** Opening Excerpted passage block **

Dr. Joel N. Myers, AccuWeather Founder and CEO writes Throwing cold water on extreme heat hype. Excerpts in italics with my bolds H/T John Ray
A story came to my attention recently that merited comment. It appeared in London’s The Telegraph, and was headlined, “Give heat waves names so people take them more seriously, say experts, as Britain braces for hottest day
The story’s leaping-off point was a press release from the London School of Economics (LSE), which noted, “A failure by the media to convey the severity of the health risks from heat waves, which are becoming more frequent due to climate change, could undermine efforts to save lives this week as temperatures climb to dangerous levels.” .” Is it time to start naming deadly heatwaves?
It added, “So how can the media be persuaded to take the risks of heat waves more seriously? Perhaps it is time … to give heat waves names [as is done] for winter storms.”
We disagree with some of the points being made.
First, and most important, we warn people all the time in plain language on our apps and on AccuWeather.com about the dangers of extreme heat, as well as all hazards. Furthermore, that is the reason we developed and patented the AccuWeather RealFeel® Temperature and our recently expanded AccuWeather RealFeel® Temperature Guide, to help people maximize their health, safety and comfort when outdoors and prepare and protect themselves from weather extremes. The AccuWeather RealFeel Temperature Guide is the only tool that properly takes into account all atmospheric conditions and translates them into actionable behavior choices for people.
Second, although average temperatures have been higher in recent years, there is no evidence so far that extreme heat waves are becoming more common because of climate change, especially when you consider how many heat waves occurred historically compared to recent history.
After June 2019 was recognized by a number of official organizations as the hottest June on record, July may have now been the hottest month ever recorded. That’s according to the Copernicus Centre for Climate Studies (C3S), which presented its data sets with the announcement that this July may have been marginally hotter than that of 2016, which was previously the hottest month on record.

** Closing Excerpted passage block **
** Opening Records shown block **

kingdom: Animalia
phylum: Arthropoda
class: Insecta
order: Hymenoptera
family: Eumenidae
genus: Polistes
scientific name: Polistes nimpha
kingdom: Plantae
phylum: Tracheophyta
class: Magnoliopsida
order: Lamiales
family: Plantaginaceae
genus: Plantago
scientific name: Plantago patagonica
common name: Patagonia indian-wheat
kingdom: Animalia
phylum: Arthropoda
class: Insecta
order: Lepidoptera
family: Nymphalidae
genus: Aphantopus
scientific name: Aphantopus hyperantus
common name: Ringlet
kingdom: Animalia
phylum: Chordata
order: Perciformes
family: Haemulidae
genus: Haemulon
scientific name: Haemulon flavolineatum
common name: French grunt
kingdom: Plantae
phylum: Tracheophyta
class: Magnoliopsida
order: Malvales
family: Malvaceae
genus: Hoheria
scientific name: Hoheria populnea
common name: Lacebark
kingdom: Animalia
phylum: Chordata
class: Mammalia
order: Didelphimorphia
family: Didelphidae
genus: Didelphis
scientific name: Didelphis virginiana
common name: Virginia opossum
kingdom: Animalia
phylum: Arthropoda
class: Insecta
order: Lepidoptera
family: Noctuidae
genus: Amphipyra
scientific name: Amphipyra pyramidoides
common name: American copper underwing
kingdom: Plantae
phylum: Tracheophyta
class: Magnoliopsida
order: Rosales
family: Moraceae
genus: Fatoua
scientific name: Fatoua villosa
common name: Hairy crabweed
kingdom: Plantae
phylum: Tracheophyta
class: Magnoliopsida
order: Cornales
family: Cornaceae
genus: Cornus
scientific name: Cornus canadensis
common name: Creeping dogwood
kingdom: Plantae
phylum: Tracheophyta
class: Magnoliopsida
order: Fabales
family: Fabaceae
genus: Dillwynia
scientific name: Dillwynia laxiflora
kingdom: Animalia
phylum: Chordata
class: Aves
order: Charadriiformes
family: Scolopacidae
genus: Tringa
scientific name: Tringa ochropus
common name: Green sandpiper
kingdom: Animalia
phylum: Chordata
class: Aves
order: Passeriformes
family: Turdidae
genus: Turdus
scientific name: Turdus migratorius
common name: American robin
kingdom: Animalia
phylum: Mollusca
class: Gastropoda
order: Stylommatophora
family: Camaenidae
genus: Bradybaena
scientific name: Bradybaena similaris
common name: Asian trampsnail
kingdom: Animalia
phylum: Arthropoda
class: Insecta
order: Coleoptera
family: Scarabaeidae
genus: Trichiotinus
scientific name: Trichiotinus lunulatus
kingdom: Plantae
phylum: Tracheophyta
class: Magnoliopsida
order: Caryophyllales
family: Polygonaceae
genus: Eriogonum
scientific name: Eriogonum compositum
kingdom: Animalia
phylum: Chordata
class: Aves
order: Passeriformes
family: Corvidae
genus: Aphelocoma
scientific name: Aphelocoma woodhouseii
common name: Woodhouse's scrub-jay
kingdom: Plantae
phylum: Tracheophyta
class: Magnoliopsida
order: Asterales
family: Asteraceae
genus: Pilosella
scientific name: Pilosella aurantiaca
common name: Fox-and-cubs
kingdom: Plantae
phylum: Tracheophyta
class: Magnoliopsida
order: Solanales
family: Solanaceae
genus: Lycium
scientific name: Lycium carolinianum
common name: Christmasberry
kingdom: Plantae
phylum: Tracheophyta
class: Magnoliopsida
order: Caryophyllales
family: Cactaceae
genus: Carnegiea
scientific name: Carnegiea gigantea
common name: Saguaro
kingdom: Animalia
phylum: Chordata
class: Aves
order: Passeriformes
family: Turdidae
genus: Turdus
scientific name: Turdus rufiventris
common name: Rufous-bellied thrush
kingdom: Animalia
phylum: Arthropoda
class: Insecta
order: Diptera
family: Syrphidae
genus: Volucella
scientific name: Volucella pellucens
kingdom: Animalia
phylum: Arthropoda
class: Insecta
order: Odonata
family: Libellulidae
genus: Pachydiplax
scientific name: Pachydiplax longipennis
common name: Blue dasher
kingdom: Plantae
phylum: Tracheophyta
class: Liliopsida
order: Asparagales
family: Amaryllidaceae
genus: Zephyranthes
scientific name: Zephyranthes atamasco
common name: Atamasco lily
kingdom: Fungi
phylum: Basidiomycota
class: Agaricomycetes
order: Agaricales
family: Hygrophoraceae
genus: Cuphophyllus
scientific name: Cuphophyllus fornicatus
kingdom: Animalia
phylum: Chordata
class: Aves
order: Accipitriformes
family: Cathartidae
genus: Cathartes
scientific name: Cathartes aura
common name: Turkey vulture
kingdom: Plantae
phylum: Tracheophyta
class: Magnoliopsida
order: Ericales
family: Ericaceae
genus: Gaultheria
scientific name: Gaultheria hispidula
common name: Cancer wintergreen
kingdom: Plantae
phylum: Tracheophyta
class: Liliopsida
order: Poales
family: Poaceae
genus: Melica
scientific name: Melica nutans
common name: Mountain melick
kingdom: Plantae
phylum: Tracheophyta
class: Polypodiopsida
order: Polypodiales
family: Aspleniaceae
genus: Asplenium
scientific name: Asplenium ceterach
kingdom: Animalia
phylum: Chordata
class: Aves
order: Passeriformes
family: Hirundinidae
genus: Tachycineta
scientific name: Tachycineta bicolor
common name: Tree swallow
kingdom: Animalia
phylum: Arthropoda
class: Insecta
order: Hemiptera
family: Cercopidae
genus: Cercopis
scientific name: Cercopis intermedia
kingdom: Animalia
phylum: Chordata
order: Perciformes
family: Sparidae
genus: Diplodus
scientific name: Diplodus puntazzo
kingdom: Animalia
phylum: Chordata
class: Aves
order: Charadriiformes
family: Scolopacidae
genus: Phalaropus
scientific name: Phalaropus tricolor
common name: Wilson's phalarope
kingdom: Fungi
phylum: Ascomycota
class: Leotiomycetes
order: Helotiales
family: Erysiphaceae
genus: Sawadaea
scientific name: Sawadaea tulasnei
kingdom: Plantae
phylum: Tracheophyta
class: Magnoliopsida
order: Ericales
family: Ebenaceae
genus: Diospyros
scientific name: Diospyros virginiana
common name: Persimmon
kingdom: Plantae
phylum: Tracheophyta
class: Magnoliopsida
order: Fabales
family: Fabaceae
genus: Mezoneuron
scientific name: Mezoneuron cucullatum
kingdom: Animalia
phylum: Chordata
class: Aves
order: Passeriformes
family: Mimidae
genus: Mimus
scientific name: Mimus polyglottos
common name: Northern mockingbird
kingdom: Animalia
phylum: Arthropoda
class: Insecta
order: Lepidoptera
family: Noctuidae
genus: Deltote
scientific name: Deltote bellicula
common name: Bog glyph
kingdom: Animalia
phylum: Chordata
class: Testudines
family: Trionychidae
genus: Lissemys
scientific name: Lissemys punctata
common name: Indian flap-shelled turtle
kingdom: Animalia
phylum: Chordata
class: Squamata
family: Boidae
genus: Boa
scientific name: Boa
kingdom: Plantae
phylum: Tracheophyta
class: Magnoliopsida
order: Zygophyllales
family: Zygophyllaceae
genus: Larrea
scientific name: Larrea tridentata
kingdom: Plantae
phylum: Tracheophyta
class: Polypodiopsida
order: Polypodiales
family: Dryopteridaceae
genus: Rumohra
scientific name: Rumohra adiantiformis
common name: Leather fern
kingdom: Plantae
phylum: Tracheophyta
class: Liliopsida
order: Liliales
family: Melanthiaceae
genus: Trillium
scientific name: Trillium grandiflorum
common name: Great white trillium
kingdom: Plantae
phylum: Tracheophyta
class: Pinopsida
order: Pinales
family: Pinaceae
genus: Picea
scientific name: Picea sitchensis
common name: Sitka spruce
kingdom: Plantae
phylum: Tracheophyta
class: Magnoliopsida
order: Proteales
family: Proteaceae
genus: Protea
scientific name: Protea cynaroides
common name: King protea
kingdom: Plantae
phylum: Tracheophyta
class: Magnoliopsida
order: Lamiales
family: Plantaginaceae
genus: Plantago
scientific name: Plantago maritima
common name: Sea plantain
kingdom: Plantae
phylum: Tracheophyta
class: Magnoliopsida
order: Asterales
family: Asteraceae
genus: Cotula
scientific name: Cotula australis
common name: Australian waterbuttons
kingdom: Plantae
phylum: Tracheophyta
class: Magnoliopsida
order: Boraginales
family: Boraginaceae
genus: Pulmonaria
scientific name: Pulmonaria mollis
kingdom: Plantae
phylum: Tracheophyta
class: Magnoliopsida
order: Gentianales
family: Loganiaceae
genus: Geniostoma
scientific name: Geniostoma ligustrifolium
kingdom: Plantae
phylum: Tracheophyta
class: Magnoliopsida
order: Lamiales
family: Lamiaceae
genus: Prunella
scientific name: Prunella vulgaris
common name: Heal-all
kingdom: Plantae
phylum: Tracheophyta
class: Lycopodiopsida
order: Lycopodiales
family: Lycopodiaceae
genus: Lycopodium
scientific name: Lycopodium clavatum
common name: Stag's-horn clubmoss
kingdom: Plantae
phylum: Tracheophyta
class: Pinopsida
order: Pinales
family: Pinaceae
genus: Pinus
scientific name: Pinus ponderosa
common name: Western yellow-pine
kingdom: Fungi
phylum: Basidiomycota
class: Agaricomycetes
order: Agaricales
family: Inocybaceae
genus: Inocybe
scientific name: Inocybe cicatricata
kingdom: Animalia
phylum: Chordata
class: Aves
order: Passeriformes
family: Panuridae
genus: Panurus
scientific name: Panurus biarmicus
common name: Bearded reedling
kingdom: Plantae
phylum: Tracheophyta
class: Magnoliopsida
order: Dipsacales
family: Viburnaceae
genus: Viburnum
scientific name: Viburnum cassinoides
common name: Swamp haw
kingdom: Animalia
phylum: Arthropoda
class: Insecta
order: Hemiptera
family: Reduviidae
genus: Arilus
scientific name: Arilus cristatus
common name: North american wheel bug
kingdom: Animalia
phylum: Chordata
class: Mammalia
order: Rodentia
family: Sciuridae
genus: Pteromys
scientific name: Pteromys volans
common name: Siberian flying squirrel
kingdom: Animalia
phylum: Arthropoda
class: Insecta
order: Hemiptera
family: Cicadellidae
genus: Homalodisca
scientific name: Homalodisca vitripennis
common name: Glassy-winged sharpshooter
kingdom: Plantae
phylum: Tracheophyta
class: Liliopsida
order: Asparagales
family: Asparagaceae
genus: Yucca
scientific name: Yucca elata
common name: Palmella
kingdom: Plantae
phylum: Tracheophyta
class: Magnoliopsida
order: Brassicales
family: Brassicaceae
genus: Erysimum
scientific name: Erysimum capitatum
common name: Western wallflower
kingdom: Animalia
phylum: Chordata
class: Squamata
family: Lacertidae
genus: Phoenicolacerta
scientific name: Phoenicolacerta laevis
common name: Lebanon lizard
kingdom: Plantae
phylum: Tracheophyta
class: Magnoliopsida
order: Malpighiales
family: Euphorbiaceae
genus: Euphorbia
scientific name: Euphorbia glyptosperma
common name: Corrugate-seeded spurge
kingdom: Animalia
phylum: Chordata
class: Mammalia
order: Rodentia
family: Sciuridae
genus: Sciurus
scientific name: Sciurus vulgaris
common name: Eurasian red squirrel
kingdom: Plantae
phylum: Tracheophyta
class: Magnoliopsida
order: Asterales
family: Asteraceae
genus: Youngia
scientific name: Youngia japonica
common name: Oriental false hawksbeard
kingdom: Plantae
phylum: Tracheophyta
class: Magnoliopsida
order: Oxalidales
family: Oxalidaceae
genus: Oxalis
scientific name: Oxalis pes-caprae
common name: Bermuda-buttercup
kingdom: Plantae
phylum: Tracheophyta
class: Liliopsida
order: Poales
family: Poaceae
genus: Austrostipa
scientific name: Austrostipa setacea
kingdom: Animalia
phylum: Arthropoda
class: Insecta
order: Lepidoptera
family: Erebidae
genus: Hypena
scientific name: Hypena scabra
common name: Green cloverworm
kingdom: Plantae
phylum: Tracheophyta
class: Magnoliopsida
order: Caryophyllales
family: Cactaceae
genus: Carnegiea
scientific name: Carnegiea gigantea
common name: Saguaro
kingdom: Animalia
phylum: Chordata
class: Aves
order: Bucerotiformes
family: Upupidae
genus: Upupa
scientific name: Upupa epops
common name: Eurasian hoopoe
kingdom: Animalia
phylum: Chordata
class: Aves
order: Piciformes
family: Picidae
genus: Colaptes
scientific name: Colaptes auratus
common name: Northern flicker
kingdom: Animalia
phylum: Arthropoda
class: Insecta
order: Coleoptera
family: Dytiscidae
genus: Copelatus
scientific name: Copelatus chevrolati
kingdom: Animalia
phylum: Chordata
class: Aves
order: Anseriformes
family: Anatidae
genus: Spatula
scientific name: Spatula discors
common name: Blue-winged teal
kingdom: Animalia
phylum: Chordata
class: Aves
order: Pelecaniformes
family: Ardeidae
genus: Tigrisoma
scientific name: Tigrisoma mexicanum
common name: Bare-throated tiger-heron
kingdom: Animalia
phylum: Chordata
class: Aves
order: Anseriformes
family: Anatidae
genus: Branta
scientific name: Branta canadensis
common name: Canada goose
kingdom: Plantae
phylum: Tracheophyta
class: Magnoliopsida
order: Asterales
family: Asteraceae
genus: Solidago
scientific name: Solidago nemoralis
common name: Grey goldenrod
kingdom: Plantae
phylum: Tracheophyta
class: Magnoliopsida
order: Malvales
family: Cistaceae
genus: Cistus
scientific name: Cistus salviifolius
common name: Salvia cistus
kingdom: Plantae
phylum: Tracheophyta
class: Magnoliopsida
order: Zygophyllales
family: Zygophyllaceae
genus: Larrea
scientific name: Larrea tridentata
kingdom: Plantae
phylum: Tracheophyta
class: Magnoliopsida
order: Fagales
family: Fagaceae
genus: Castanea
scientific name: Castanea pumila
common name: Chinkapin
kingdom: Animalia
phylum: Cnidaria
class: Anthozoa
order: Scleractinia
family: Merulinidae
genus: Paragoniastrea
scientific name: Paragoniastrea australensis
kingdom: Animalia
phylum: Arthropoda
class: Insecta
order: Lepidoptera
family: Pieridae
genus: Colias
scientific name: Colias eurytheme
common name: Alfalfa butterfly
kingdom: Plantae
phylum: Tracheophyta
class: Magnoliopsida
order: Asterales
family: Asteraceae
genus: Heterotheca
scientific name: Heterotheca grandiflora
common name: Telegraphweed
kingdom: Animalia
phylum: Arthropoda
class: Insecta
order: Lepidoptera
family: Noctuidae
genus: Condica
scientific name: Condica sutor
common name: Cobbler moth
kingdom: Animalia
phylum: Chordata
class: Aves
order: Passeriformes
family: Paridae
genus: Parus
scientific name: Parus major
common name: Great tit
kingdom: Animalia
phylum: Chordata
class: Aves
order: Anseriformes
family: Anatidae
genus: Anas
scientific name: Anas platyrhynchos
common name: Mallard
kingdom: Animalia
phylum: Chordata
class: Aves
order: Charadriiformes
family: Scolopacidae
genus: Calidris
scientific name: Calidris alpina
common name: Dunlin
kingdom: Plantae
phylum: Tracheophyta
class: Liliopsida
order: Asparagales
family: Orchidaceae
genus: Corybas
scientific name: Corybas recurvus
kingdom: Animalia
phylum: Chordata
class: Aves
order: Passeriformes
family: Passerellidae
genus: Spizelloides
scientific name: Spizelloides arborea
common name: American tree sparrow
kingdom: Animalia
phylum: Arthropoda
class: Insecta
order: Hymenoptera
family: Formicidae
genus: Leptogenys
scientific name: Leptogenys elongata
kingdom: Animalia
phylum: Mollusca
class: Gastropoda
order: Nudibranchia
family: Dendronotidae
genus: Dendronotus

** Closing Records shown block **

Write out word for word the stretch of the heat wave commentary from "Second, although average" through "month on record.".

* [Response to the exercise]
Second, although average temperatures have been higher in recent years, there is no evidence so far that extreme heat waves are becoming more common because of climate change, especially when you consider how many heat waves occurred historically compared to recent history.
After June 2019 was recognized by a number of official organizations as the hottest June on record, July may have now been the hottest month ever recorded. That’s according to the Copernicus Centre for Climate Studies (C3S), which presented its data sets with the announcement that this July may have been marginally hotter than that of 2016, which was previously the hottest month on record.